> 作業指示
最初の行から「Au DIVORȚAT, după 2 ani de căsnicie! Vestea」を含む行まで、両端の行も含めて、一字一句そのまま書き写してくれますか？

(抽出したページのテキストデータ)
________________________
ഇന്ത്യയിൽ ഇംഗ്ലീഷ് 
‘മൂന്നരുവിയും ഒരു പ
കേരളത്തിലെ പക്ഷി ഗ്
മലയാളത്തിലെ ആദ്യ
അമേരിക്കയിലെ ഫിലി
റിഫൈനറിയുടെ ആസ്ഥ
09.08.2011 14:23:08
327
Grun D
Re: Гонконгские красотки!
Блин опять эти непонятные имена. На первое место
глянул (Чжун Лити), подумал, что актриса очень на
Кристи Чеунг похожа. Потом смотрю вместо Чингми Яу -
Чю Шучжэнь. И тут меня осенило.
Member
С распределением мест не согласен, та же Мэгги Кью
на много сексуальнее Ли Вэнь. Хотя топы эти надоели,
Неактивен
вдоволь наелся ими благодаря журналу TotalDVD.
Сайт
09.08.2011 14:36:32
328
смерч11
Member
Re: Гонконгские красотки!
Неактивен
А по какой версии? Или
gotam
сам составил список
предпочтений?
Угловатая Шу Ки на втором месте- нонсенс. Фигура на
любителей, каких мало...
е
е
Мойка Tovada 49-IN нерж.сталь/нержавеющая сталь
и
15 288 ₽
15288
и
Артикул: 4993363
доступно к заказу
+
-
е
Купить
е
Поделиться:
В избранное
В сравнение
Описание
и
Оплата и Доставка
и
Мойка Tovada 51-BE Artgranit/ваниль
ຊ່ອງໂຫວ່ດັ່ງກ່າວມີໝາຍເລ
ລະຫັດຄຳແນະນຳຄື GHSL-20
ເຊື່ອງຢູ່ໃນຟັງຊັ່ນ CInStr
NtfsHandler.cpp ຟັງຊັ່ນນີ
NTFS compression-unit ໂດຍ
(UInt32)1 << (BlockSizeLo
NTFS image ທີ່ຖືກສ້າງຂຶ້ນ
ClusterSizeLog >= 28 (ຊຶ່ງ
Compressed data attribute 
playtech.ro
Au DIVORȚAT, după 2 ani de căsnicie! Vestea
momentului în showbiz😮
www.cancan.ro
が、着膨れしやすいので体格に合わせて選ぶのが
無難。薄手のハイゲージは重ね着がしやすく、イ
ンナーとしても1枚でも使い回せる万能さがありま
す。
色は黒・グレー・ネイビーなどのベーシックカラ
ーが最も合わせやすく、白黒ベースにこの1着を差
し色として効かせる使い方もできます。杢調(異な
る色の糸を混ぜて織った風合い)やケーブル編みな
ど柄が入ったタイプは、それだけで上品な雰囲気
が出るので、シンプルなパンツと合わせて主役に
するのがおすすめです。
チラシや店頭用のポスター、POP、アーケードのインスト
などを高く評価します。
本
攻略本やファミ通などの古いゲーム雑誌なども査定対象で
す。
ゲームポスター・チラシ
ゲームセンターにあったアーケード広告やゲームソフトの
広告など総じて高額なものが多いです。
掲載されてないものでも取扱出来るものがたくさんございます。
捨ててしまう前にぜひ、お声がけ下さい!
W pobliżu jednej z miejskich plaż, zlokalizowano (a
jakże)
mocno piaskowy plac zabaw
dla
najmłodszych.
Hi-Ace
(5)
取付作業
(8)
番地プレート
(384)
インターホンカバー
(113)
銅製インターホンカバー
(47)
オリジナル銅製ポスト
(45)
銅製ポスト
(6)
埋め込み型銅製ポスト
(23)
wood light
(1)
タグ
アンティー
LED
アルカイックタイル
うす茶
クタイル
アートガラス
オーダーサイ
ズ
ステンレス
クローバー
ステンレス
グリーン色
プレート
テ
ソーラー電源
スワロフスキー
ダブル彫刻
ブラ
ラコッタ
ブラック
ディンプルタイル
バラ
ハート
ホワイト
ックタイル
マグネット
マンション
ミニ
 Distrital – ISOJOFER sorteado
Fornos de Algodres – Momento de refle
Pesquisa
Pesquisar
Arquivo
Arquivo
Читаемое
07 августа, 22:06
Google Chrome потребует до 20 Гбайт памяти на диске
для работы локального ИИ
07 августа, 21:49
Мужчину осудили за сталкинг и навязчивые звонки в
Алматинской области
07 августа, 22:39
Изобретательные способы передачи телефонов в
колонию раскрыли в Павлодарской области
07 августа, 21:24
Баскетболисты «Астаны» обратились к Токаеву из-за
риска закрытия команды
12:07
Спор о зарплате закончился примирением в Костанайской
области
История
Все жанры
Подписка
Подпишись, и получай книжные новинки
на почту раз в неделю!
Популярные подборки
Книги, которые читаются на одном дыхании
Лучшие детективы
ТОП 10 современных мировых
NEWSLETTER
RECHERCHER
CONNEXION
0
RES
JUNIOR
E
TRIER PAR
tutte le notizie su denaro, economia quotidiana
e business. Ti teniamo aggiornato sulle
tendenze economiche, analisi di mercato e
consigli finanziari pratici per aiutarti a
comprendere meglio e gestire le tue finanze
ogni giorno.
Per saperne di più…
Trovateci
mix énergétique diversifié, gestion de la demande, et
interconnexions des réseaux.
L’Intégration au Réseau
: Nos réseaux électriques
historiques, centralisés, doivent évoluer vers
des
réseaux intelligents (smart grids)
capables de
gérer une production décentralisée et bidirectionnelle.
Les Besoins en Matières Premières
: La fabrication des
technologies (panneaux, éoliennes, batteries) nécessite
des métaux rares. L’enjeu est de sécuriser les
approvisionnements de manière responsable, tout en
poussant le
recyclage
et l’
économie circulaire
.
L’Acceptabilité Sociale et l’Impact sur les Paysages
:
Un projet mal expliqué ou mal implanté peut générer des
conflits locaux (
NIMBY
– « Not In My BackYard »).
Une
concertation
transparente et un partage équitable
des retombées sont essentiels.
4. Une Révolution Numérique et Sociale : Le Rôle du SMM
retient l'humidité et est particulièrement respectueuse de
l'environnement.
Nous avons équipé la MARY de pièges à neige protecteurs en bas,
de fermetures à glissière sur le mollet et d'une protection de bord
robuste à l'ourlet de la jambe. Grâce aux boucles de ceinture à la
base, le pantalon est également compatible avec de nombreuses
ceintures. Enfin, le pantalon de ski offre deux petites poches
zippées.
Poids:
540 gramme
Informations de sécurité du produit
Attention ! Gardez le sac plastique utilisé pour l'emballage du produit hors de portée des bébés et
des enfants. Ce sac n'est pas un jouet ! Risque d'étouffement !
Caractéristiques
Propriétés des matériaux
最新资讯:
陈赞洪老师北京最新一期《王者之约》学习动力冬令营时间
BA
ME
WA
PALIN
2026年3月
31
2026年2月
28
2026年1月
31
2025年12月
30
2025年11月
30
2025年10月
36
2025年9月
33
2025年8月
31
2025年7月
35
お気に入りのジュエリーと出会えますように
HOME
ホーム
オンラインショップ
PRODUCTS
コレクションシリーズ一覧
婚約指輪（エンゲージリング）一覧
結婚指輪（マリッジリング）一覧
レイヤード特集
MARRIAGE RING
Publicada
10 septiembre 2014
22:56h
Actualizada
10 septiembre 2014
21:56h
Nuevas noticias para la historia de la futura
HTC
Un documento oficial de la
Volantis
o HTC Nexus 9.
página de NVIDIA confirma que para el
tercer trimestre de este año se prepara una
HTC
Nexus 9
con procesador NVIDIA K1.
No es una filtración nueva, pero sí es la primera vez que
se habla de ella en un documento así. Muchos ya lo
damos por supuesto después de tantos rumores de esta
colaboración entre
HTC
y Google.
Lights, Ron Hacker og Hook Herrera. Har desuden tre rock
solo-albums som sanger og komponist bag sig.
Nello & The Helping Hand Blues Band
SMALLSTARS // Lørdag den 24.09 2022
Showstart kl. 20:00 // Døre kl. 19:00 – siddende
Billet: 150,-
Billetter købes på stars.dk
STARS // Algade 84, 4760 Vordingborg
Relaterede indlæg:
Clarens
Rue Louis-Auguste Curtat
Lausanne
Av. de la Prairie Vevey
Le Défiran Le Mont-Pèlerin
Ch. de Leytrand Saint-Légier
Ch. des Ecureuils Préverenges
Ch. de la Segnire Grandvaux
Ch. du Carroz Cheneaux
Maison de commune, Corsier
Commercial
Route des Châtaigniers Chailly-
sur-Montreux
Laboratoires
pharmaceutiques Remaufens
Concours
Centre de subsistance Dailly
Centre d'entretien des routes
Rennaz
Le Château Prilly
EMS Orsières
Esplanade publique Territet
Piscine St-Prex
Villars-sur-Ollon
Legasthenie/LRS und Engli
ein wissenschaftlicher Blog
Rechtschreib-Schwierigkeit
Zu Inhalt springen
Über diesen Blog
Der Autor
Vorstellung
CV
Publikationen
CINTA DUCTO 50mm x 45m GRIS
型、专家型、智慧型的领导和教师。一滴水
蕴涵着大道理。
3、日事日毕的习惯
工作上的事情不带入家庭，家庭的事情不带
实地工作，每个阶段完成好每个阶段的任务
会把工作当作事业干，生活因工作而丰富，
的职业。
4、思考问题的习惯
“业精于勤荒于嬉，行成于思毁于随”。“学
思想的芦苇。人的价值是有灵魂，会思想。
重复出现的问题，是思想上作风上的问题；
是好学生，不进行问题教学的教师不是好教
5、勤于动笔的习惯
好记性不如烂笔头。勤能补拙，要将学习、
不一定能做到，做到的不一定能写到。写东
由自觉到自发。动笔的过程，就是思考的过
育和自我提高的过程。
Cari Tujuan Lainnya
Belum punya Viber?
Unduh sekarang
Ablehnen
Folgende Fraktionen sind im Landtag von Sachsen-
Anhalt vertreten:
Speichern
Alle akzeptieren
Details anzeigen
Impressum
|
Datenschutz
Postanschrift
________________________
> 演習の結果
ഇന്ത്യയിൽ ഇംഗ്ലീഷ് 
‘മൂന്നരുവിയും ഒരു പ
കേരളത്തിലെ പക്ഷി ഗ്
മലയാളത്തിലെ ആദ്യ
അമേരിക്കയിലെ ഫിലി
റിഫൈനറിയുടെ ആസ്ഥ
09.08.2011 14:23:08
327
Grun D
Re: Гонконгские красотки!
Блин опять эти непонятные имена. На первое место
глянул (Чжун Лити), подумал, что актриса очень на
Кристи Чеунг похожа. Потом смотрю вместо Чингми Яу -
Чю Шучжэнь. И тут меня осенило.
Member
С распределением мест не согласен, та же Мэгги Кью
на много сексуальнее Ли Вэнь. Хотя топы эти надоели,
Неактивен
вдоволь наелся ими благодаря журналу TotalDVD.
Сайт
09.08.2011 14:36:32
328
смерч11
Member
Re: Гонконгские красотки!
Неактивен
А по какой версии? Или
gotam
сам составил список
предпочтений?
Угловатая Шу Ки на втором месте- нонсенс. Фигура на
любителей, каких мало...
е
е
Мойка Tovada 49-IN нерж.сталь/нержавеющая сталь
и
15 288 ₽
15288
и
Артикул: 4993363
доступно к заказу
+
-
е
Купить
е
Поделиться:
В избранное
В сравнение
Описание
и
Оплата и Доставка
и
Мойка Tovada 51-BE Artgranit/ваниль
ຊ່ອງໂຫວ່ດັ່ງກ່າວມີໝາຍເລ
ລະຫັດຄຳແນະນຳຄື GHSL-20
ເຊື່ອງຢູ່ໃນຟັງຊັ່ນ CInStr
NtfsHandler.cpp ຟັງຊັ່ນນີ
NTFS compression-unit ໂດຍ
(UInt32)1 << (BlockSizeLo
NTFS image ທີ່ຖືກສ້າງຂຶ້ນ
ClusterSizeLog >= 28 (ຊຶ່ງ
Compressed data attribute 
playtech.ro
Au DIVORȚAT, după 2 ani de căsnicie! Vestea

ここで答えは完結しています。